Task instructions: Please copy out every line of the entries below word for word.
+ + + +
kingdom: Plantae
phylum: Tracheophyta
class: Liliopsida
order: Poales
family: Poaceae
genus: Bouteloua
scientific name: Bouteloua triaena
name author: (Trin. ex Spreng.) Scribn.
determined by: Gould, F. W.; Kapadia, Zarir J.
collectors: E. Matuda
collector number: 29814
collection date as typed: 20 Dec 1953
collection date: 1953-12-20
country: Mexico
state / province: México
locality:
+ + + +
Output of the task:
kingdom: Plantae
phylum: Tracheophyta
class: Liliopsida
order: Poales
family: Poaceae
genus: Bouteloua
scientific name: Bouteloua triaena
name author: (Trin. ex Spreng.) Scribn.
determined by: Gould, F. W.; Kapadia, Zarir J.
collectors: E. Matuda
collector number: 29814
collection date as typed: 20 Dec 1953
collection date: 1953-12-20
country: Mexico
state / province: México
locality:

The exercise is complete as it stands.